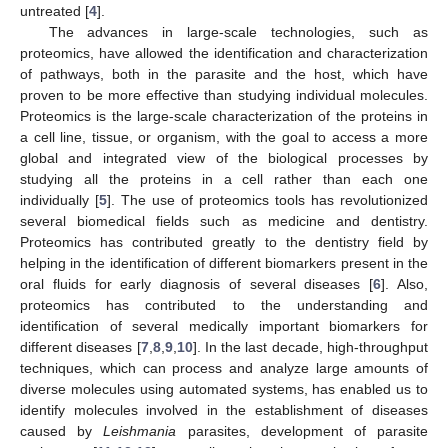
untreated [
4
].
The advances in large-scale technologies, such as
proteomics, have allowed the identification and characterization
of pathways, both in the parasite and the host, which have
proven to be more effective than studying individual molecules.
Proteomics is the large-scale characterization of the proteins in
a cell line, tissue, or organism, with the goal to access a more
global and integrated view of the biological processes by
studying all the proteins in a cell rather than each one
individually [
5
]. The use of proteomics tools has revolutionized
several biomedical fields such as medicine and dentistry.
Proteomics has contributed greatly to the dentistry field by
helping in the identification of different biomarkers present in the
oral fluids for early diagnosis of several diseases [
6
]. Also,
proteomics has contributed to the understanding and
identification of several medically important biomarkers for
different diseases [
7
,
8
,
9
,
10
]. In the last decade, high-throughput
techniques, which can process and analyze large amounts of
diverse molecules using automated systems, has enabled us to
identify molecules involved in the establishment of diseases
caused by
Leishmania
parasites, development of parasite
● ● ●
Task requirements: Copy out each line of the records where the string "have" appears.

Answer to this problem:
proteomics, have allowed the identification and characterization
of pathways, both in the parasite and the host, which have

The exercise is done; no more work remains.